Page:Revue des Deux Mondes - 1903 - tome 18.djvu/263

La bibliothèque libre.
Le texte de cette page a été corrigé et est conforme au fac-similé.

Depuis longtemps il n’entendait parler que des plus extrêmes misères ; ce surcroît l’inquiéta jusqu’à l’attrister d’une manière si sensible que ses valets intérieurs s’en aperçurent dans les cabinets plusieurs jours de suite, et assez pour en être si en peine que Maréchal, qui m’a conté toute cette curieuse anecdote, se hasarda de lui parler de cette tristesse qu’il remarquait, et qui était telle depuis plusieurs jours qu’il craignait pour sa santé.

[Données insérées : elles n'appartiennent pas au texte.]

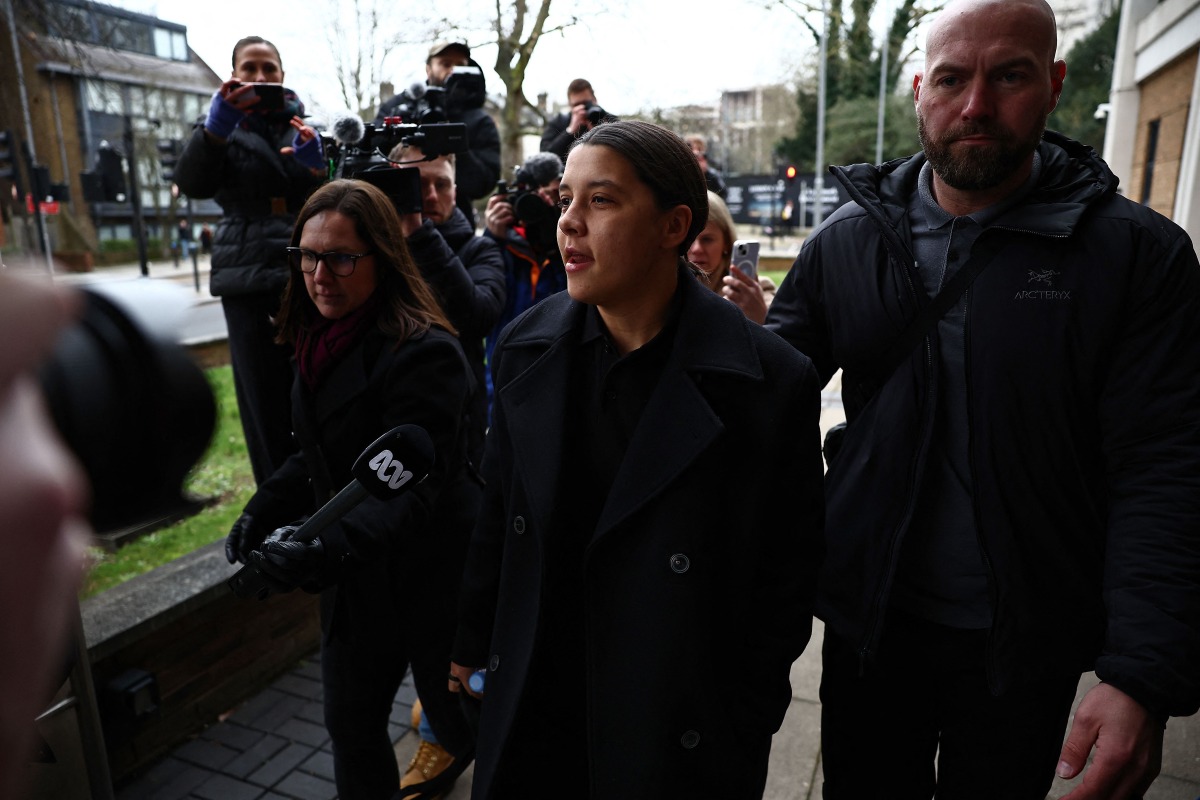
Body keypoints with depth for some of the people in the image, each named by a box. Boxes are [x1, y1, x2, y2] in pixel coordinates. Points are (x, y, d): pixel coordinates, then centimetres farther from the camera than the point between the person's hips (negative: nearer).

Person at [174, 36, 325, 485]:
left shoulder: (303, 125, 14)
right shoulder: (222, 126, 11)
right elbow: (192, 185, -9)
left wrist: (316, 170, -13)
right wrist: (215, 128, -24)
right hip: (248, 282, 0)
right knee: (263, 396, -2)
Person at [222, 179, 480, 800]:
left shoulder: (423, 352, -24)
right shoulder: (320, 341, 4)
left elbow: (411, 489, -29)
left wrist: (328, 546, -42)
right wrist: (263, 509, -1)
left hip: (429, 579, -7)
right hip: (354, 580, 8)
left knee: (461, 724, 13)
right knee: (350, 725, 22)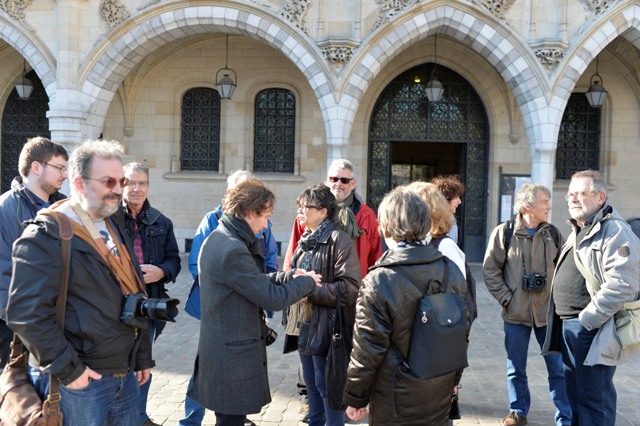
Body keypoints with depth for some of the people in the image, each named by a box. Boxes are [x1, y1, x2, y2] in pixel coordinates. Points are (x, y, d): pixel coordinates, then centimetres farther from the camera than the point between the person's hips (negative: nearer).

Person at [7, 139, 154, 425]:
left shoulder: (113, 228, 11)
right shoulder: (45, 236, -14)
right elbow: (26, 313, -21)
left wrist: (143, 357, 16)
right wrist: (68, 370, -18)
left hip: (127, 374, 8)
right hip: (82, 380, -7)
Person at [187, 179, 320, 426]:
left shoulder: (217, 239, 8)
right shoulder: (233, 250, -24)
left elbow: (254, 280, 14)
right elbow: (272, 298, -20)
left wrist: (289, 276, 5)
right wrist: (307, 282, -6)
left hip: (221, 347, 10)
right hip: (233, 357, -10)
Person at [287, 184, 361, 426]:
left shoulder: (339, 240, -15)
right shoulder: (306, 239, 13)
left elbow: (350, 288, -21)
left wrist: (310, 290, -22)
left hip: (327, 329, -8)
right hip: (305, 324, 8)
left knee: (328, 386, 2)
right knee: (311, 384, 18)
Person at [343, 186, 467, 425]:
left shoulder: (378, 282, -21)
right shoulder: (451, 271, -5)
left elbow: (367, 348, -16)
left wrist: (355, 397, -3)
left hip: (396, 405, -4)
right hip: (440, 397, 5)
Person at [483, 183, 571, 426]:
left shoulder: (553, 233, 0)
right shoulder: (504, 232, -7)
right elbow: (490, 269, -3)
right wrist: (506, 298, -7)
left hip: (548, 312, 1)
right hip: (516, 313, -1)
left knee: (558, 367, 5)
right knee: (516, 368, 12)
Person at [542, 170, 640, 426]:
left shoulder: (615, 232, -13)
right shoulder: (578, 232, 18)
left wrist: (587, 319, -21)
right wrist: (566, 321, 14)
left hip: (593, 331, -10)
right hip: (569, 327, 10)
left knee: (593, 399, -2)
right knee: (574, 393, 18)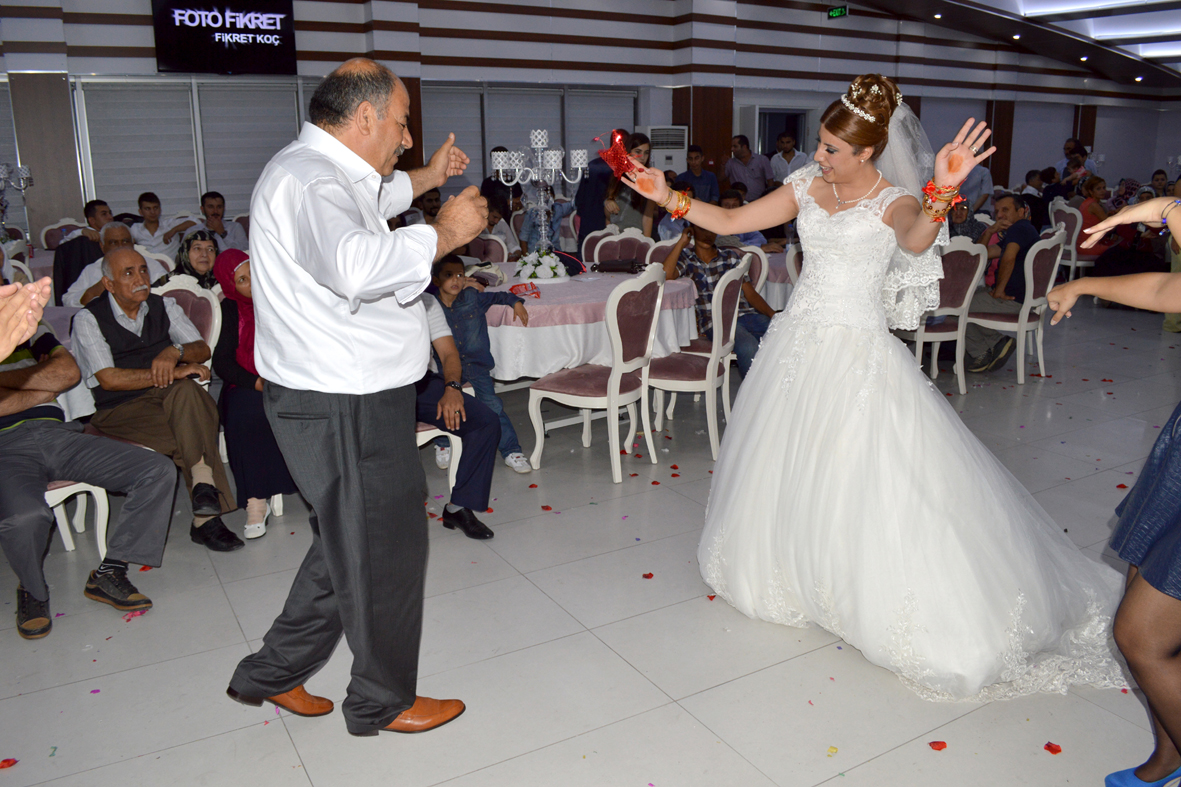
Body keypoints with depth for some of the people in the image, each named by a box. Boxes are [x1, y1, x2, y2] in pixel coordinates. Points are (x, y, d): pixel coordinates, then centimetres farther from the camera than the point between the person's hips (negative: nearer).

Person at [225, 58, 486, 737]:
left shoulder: (318, 171, 15)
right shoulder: (309, 179, -21)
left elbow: (361, 209, 39)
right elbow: (354, 266, -41)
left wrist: (424, 180, 29)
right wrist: (442, 233, -28)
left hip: (345, 398, 11)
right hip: (345, 407, -11)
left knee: (349, 545, 23)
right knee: (384, 550, 6)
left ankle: (273, 673, 38)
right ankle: (383, 701, 28)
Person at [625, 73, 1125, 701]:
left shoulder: (894, 200, -9)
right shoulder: (807, 186, 7)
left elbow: (915, 241, -33)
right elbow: (729, 221, 8)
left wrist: (941, 194, -53)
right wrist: (666, 196, -1)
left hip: (857, 354, -5)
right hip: (798, 343, 6)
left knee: (863, 485, -4)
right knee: (786, 473, 15)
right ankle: (791, 574, 39)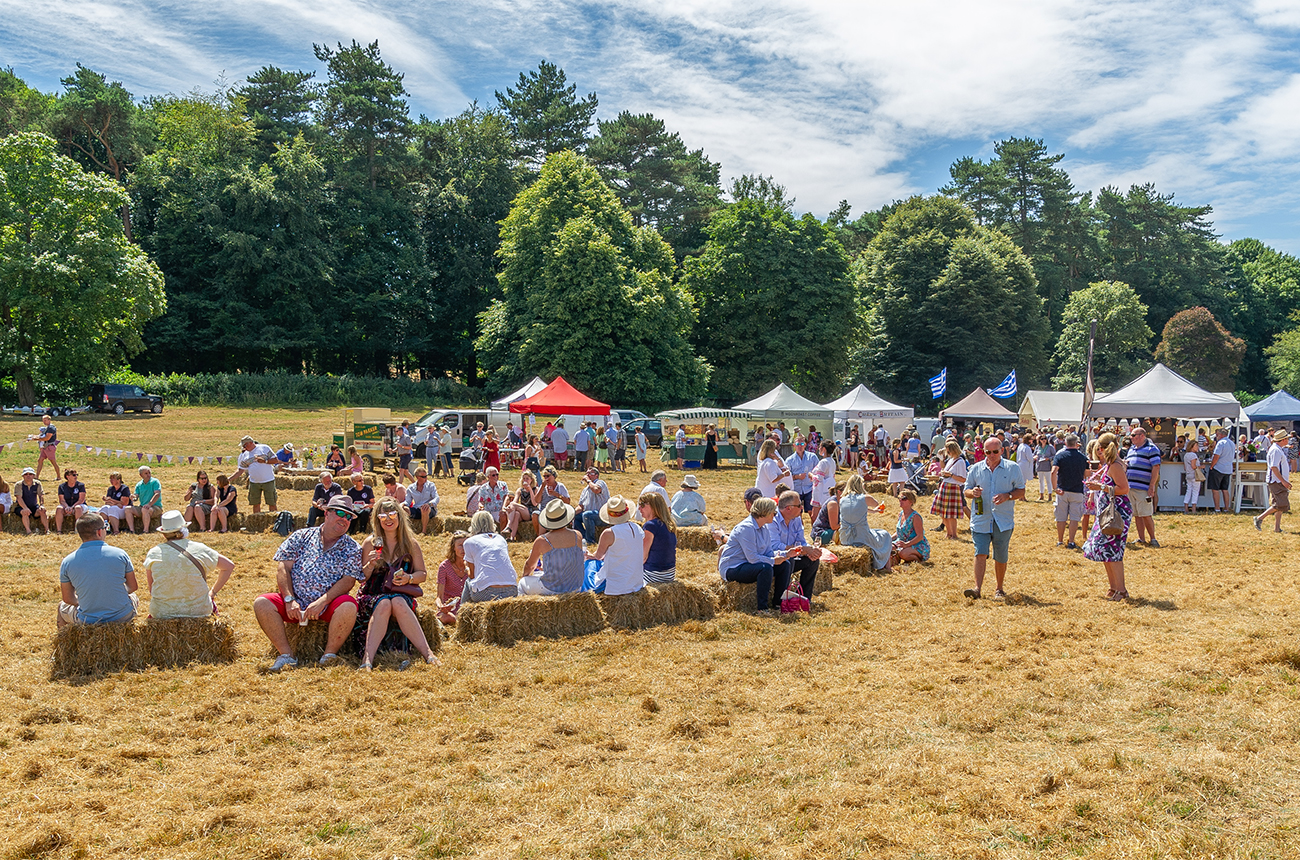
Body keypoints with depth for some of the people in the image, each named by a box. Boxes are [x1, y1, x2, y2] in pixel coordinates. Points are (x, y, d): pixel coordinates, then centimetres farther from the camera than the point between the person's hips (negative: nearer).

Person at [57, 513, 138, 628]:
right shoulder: (120, 554, -10)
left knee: (62, 606, 32)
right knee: (133, 597, 35)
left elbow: (68, 598, 0)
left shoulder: (67, 562, -9)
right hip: (123, 617, 0)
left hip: (88, 622, 0)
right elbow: (132, 587, 0)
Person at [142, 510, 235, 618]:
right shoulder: (198, 549, -5)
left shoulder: (153, 553, -4)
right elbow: (229, 566, 4)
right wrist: (213, 592, 11)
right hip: (198, 611, -1)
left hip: (162, 613, 1)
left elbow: (151, 590, 4)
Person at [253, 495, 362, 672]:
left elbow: (348, 580, -6)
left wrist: (322, 602, -19)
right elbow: (283, 569, 3)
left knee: (348, 606, -34)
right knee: (261, 603, -22)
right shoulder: (301, 537, 10)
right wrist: (289, 600, -11)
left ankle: (329, 655, -18)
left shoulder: (352, 549, 7)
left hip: (328, 605, -2)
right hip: (295, 604, 2)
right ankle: (286, 655, -17)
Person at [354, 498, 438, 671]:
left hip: (402, 595, 0)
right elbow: (361, 577, 6)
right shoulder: (370, 543, 6)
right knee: (384, 604, -36)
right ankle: (368, 659, -46)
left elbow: (423, 574, 11)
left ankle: (428, 654, -41)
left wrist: (408, 578, -10)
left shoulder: (411, 544, 9)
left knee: (398, 603, -36)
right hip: (372, 596, 0)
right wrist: (370, 565, -15)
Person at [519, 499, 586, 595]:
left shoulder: (542, 541, -15)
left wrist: (525, 575, 27)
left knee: (523, 583, 23)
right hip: (575, 588, 5)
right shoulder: (577, 536, -5)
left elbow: (530, 566, 3)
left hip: (551, 590, -4)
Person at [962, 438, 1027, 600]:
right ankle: (977, 588, -14)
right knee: (980, 554, -11)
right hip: (980, 519, 0)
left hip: (1003, 521, 0)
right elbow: (967, 490, 12)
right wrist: (973, 493, -12)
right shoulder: (975, 469, 7)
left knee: (1001, 557, 8)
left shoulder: (1012, 468, 3)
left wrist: (1007, 496, -14)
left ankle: (999, 589, 23)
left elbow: (1021, 491, 6)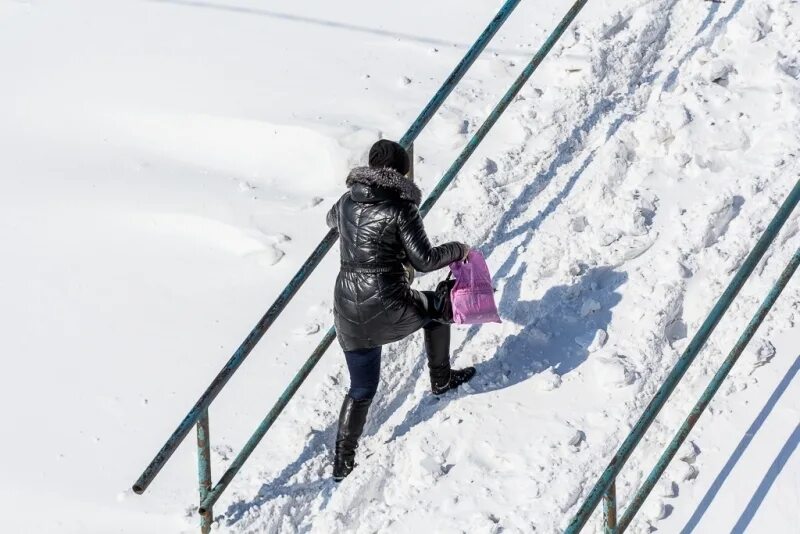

« Le roi lui avoua qu’il sentait des peines infinies, et se jeta vaguement sur la situation des affaires. Huit ou dix jours après, et toujours la même mélancolie, le roi reprit son calme accoutumé. Il appela Maréchal, et, seul avec lui, il lui dit que, maintenant qu’il se sentait au large, il voulait bien lui dire ce qui l’avait si vivement peiné, et ce qui avait mis fin à ses peines.

« Alors il lui conta que l’extrême besoin de ses affaires l’avait forcé à de furieux impôts ; que l’état où elles se trouvaient réduites le mettait dans la nécessité de les augmenter très considérablement ; que, outre la compassion, les scrupules de prendre ainsi le bien de tout le monde l’avaient fort tourmenté ; qu’à la fin il s’en était ouvert au Père Tellier, qui lui avait demandé quelques jours à y penser, et qu’il était revenu avec une consultation des plus habiles docteurs de Sorbonne, qui décidait nettement que tous les biens de ses sujets étaient à lui en propre, et que, quand il les prenait, il ne prenait que ce qui lui appartenait ; qu’il avouait que cette décision l’avait fort mis au large, ôté tous ses scrupules et lui avait rendu le calme et la tranquillité qu’il avait perdus. Maréchal fut si étonné, si éperdu d’entendre ce récit, qu’il ne put proférer un seul mot. Heureusement pour lui, le roi le quitta dès qu’il le lui eut fait, et Maréchal resta quelque temps seul en même place, ne sachant presque où il en était. Cette anecdote, qu’il me conta peu de jours après, et dont il était presque encore dans le premier effroi, n’a pas besoin de commentaire ; elle montre, sans qu’on ait besoin de le dire, ce qu’est un roi livré à un pareil confesseur, et qui ne parle qu’à lui, et ce que devient un État libre livré en de telles mains.


« Le roi, mis au large par le Père Tellier et sa consultation de Sorbonne, ne douta plus que tous les biens de tous ses sujets ne fussent siens, et que ce qu’il n’en prenait pas et qu’il leur laissait ne fût pure grâce.